_TEXTE DU DOCUMENT_.
---

La performance des acteurs varie d’un acteur à l’autre et d’une actrice à l’autre. Dans la même œuvre dramatique, on trouve un acteur ou une actrice exceptionnel(le), tandis que d’autres jouent de manière stéréotypée, répétant le même style de jeu dans tous leurs rôles. Par exemple, Abdelilah Didane, bien qu’il soit présent dans de nombreuses séries cette année, ce qui est un point négatif et perturbe le spectateur, a une prestation qui varie d’un personnage à l’autre, car il fournit un effort d’interprétation respectueux et ne cherche pas la facilité. De même, des actrices comme Sandia Tajedin, Mouna Fettou… contrastent avec la performance d’autres acteurs et actrices dont le jeu reste figé dans une prestation stéréotypée et répétitive.

La qualité de la performance des acteurs résulte-t-elle d’un manque de compétences personnelles ou d’un défaut de direction et de mise en scène ?

Bien sûr, la nature du personnage et la direction du réalisateur jouent un rôle important dans l’image que l’acteur ou l’actrice renvoie à l’écran. Si le personnage est écrit de manière superficielle et qu’il n’a pas de dimensions psychologiques et sociales, il est impossible pour l’acteur de le jouer correctement, peu importe l’effort qu’il déploie ou ses talents. De plus, la direction et la gestion du réalisateur ont un effet visible sur la performance finale de l’acteur, et lorsque cette direction fait défaut, le rythme de la performance de l’acteur ou de l’actrice en pâtit.

La faiblesse de l’écriture est considérée comme l’un des plus grands problèmes de la fiction télévisée marocaine, selon les observateurs. Pourquoi les chaînes et les producteurs n’ont-ils pas réussi à surmonter cet obstacle jusqu’à présent ?

Je pense qu’il n’y a pas de réelle volonté de la part des chaînes de télévision marocaines et des sociétés de production de faire appel à de véritables scénaristes. Elles préfèrent se tourner vers des personnes qui acceptent des rémunérations dérisoires et qui ne s’opposent à rien, alors qu’il existe de vrais scénaristes qui pourraient apporter quelque chose à l’écriture scénaristique dans la fiction télévisée marocaine, mais ils sont négligés et non sollicités.

---

_Données d'ancrage spatial_.
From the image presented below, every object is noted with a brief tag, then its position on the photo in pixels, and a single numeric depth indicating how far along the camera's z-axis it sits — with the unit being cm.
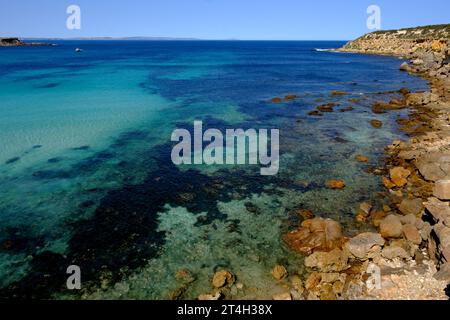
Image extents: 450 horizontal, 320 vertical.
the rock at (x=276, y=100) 4494
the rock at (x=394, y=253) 1387
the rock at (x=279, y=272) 1319
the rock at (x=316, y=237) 1485
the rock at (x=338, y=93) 4937
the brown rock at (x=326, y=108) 3928
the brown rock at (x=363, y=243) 1412
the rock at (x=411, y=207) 1724
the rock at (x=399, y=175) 2021
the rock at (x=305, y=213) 1725
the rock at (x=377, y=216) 1661
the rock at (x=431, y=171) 2003
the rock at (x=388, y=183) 2008
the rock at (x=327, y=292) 1207
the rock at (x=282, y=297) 1205
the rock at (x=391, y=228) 1527
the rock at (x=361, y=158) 2397
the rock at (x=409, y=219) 1595
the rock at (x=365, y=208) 1747
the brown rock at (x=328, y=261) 1354
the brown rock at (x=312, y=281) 1264
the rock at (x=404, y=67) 7218
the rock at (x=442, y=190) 1652
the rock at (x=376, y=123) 3212
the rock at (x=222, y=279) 1283
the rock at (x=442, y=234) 1289
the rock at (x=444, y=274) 1199
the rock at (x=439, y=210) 1439
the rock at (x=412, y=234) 1480
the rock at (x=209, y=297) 1206
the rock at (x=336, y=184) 2019
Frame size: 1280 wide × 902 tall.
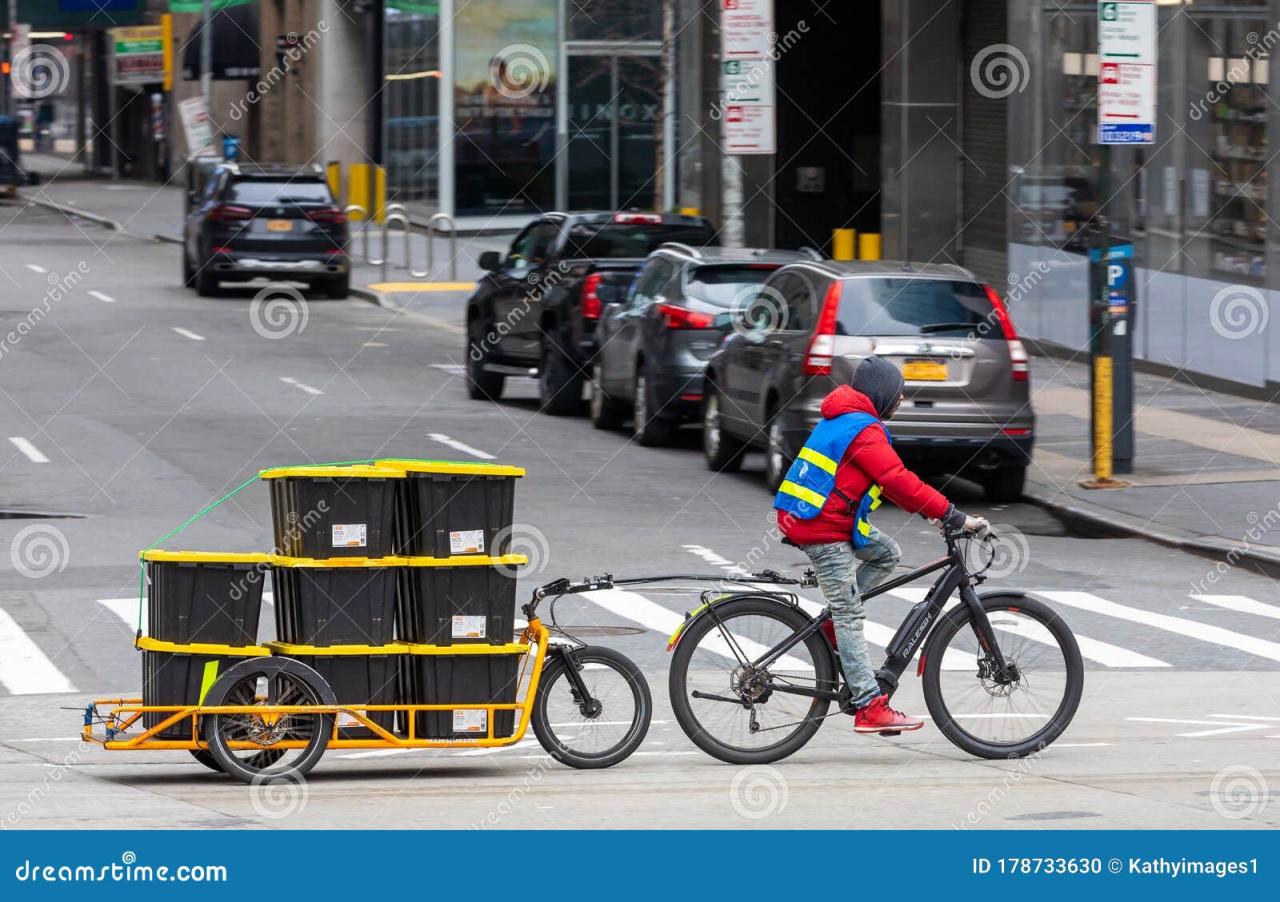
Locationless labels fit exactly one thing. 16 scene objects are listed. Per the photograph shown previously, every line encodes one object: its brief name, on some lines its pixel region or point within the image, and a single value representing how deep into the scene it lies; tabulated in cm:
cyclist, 1786
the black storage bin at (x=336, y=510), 1775
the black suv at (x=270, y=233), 6975
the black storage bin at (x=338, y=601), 1780
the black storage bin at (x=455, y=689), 1797
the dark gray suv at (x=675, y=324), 3875
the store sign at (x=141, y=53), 14137
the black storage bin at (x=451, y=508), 1795
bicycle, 1817
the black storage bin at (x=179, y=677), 1767
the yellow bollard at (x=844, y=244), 5637
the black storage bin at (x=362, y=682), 1784
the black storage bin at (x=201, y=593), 1770
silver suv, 3337
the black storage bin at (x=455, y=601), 1800
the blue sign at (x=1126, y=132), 3462
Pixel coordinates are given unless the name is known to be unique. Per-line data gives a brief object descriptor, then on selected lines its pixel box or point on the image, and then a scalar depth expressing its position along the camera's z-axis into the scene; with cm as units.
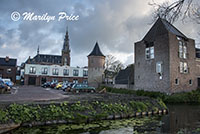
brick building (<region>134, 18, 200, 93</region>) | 2419
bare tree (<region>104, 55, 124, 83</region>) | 5043
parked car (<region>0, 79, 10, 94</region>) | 1835
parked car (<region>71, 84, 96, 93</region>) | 2376
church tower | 7019
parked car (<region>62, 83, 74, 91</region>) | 2614
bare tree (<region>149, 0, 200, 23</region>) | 604
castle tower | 4319
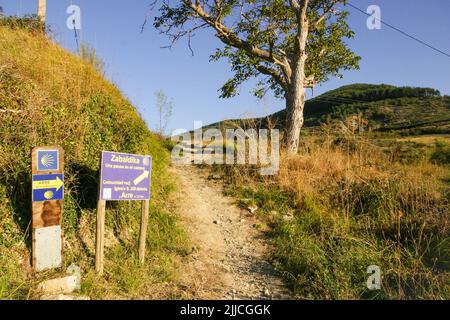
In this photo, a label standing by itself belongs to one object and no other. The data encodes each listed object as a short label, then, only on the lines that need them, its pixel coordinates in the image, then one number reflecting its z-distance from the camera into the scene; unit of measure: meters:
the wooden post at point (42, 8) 9.91
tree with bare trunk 10.53
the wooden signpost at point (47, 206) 3.88
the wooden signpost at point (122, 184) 4.21
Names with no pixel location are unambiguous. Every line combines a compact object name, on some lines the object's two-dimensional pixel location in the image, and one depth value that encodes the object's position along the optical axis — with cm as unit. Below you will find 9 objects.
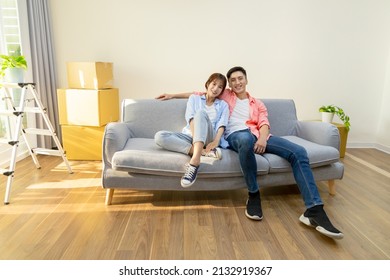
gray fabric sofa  189
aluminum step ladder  211
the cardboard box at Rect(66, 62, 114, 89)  288
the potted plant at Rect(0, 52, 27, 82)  231
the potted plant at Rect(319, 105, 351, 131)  334
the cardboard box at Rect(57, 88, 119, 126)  289
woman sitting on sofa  190
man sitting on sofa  172
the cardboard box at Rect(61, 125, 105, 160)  298
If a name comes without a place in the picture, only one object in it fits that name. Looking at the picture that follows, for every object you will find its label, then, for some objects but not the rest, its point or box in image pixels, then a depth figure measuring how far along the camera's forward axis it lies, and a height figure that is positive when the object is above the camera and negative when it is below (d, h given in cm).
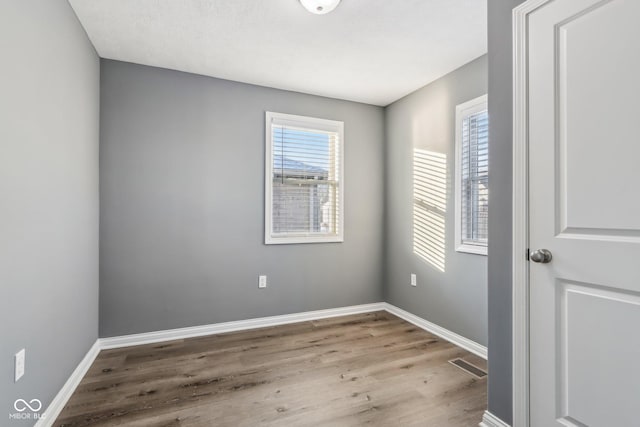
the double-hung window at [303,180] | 339 +40
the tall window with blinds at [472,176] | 273 +35
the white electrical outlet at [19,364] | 147 -69
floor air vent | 235 -117
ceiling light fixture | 197 +132
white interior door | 119 +2
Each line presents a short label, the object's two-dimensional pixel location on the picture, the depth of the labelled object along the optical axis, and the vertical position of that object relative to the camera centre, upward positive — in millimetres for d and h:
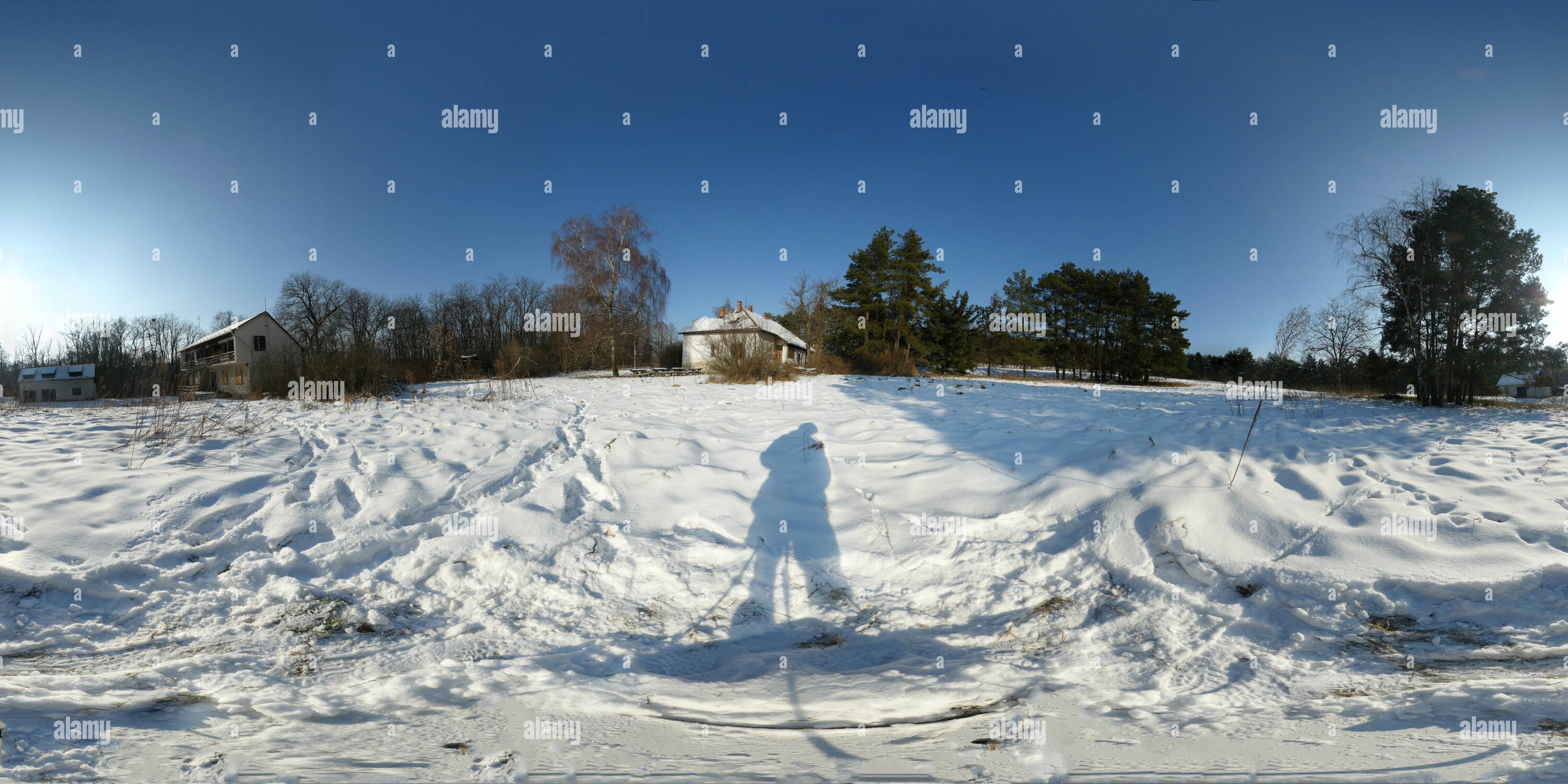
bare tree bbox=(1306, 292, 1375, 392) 19609 +1813
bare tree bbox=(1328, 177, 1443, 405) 15109 +3346
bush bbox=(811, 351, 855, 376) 21047 +899
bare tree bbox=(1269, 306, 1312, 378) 18109 +1827
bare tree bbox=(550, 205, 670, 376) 27734 +6068
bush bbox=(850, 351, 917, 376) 25281 +1020
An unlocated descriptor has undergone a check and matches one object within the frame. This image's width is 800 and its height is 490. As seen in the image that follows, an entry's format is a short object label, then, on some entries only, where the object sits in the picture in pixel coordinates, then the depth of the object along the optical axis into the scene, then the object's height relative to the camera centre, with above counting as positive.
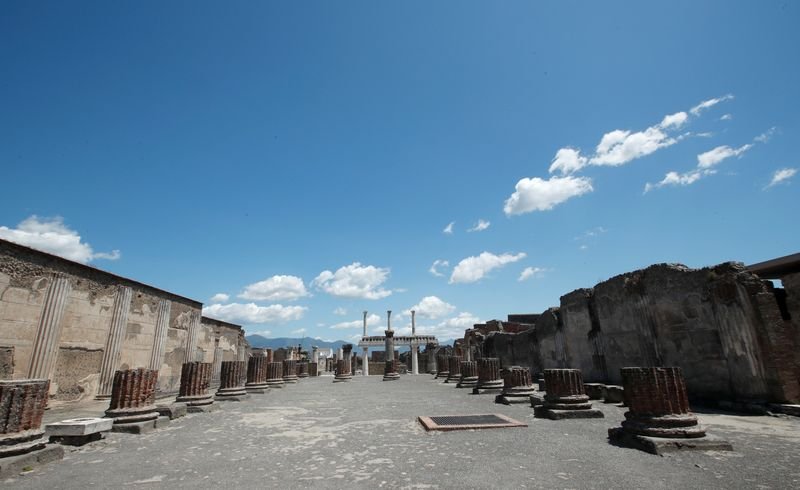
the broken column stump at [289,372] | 23.63 -1.22
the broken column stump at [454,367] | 22.94 -1.15
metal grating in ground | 7.24 -1.49
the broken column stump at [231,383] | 13.61 -1.04
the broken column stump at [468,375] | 17.72 -1.32
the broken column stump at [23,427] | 5.07 -0.95
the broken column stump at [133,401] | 7.64 -0.95
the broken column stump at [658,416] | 5.39 -1.13
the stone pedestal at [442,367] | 27.38 -1.37
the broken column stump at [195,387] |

---

_LISTE DES CONSIGNES_.
1. Recopiez fidèlement le passage du texte sur la fiction télévisée marocaine qui s'ouvre sur les mots contenant « La faiblesse de » et se clôt sur « jusqu’à présent ? ».
2. Rédigez la suite du texte sur la fiction télévisée marocaine, en reprenant après sa dernière phrase.

_RÉPONSES NUMÉROTÉES_.
1.
La faiblesse de l’écriture est considérée comme l’un des plus grands problèmes de la fiction télévisée marocaine, selon les observateurs. Pourquoi les chaînes et les producteurs n’ont-ils pas réussi à surmonter cet obstacle jusqu’à présent ?

2.
De plus, pour améliorer la fiction marocaine, il faudrait adapter des textes littéraires marocains et mondiaux et les transposer à l’écran.

À mon avis, il faudrait ouvrir la possibilité de soumettre des scénarios aux chaînes de télévision et choisir les meilleurs, puis les imposer aux sociétés de production, qui devraient veiller à leur mise en œuvre sans y apporter de modifications majeures.

Quelles sont les principales erreurs commises par les scénaristes ? Pensez-vous qu’il y a une véritable crise de la créativité ?

En observant les œuvres dramatiques télévisées marocaines, on peut remarquer qu’il y a une absence totale de vision artistique véritable dans l’écriture. Les personnages ne sont pas bien écrits au point que l’on puisse croire à leur crédibilité et qu’ils semblent être faits de chair et de sang. On les voit agir sans motivations ni véritables désirs, sans une véritable boussole dramatique. Ainsi, n’importe quel personnage peut accomplir un acte à n’importe quel moment sans préparation préalable ou sans cohérence avec sa propre construction, s’il en a une. En réalité, la plupart des personnages ressemblent à des caricatures, sans ancrage dans la réalité vécue.

Quant aux événements, ils ne sont pas construits de manière rationnelle et cohérente sur le plan dramatique, mais se distinguent par leur caractère chaotique. Il n’existe aucun enchaînement logique et justifié des scènes, et il y a, de surcroît, un étirement injustifié des situations, visant uniquement à remplir les heures et les minutes des épisodes par un non-sens dramatique.

Comment améliorer le niveau de l’écriture dramatique au Maroc ?

Parmi les propositions susceptibles d’améliorer l’écriture dramatique télévisée marocaine, il y a l’ouverture aux talents littéraires et l’attraction d’écrivains issus de la littérature, car il est plus facile pour un écrivain de se lancer dans l’écriture dramatique. En outre, il serait pertinent d’adapter des œuvres littéraires pour les transformer en créations dramatiques.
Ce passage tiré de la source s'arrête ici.